> [Job]: Below are several records. Retype exactly those lines running from the one with "Ela está em tudo" through the one with "profissões para abraçar", end lines included, and no others.

Start of Records for this task

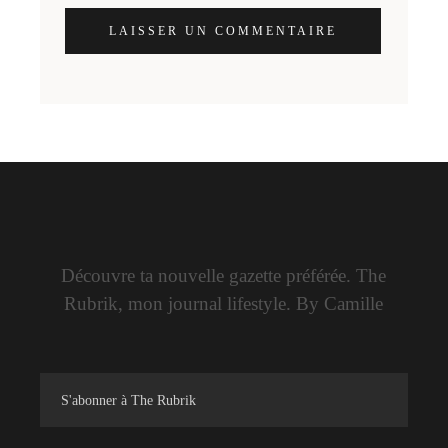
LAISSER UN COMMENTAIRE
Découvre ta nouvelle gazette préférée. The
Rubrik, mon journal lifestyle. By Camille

End of Records for this task
Start of Records for this task

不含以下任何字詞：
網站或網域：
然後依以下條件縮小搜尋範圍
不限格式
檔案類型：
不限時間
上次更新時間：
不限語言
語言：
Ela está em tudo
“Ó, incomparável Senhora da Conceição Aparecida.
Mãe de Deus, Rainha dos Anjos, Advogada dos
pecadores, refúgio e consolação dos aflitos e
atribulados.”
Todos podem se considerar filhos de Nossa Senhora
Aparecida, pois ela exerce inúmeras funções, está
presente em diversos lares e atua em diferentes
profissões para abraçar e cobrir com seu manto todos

End of Records for this task
Start of Records for this task

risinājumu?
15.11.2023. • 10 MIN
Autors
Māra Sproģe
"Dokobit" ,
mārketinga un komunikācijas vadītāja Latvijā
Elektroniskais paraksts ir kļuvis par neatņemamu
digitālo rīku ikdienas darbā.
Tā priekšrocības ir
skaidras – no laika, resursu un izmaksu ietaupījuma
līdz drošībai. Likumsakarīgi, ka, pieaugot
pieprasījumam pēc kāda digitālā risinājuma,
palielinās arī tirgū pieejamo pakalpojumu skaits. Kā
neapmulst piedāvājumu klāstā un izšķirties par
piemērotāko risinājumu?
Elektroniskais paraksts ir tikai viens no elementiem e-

End of Records for this task

> [Solution below]:
Ela está em tudo
“Ó, incomparável Senhora da Conceição Aparecida.
Mãe de Deus, Rainha dos Anjos, Advogada dos
pecadores, refúgio e consolação dos aflitos e
atribulados.”
Todos podem se considerar filhos de Nossa Senhora
Aparecida, pois ela exerce inúmeras funções, está
presente em diversos lares e atua em diferentes
profissões para abraçar e cobrir com seu manto todos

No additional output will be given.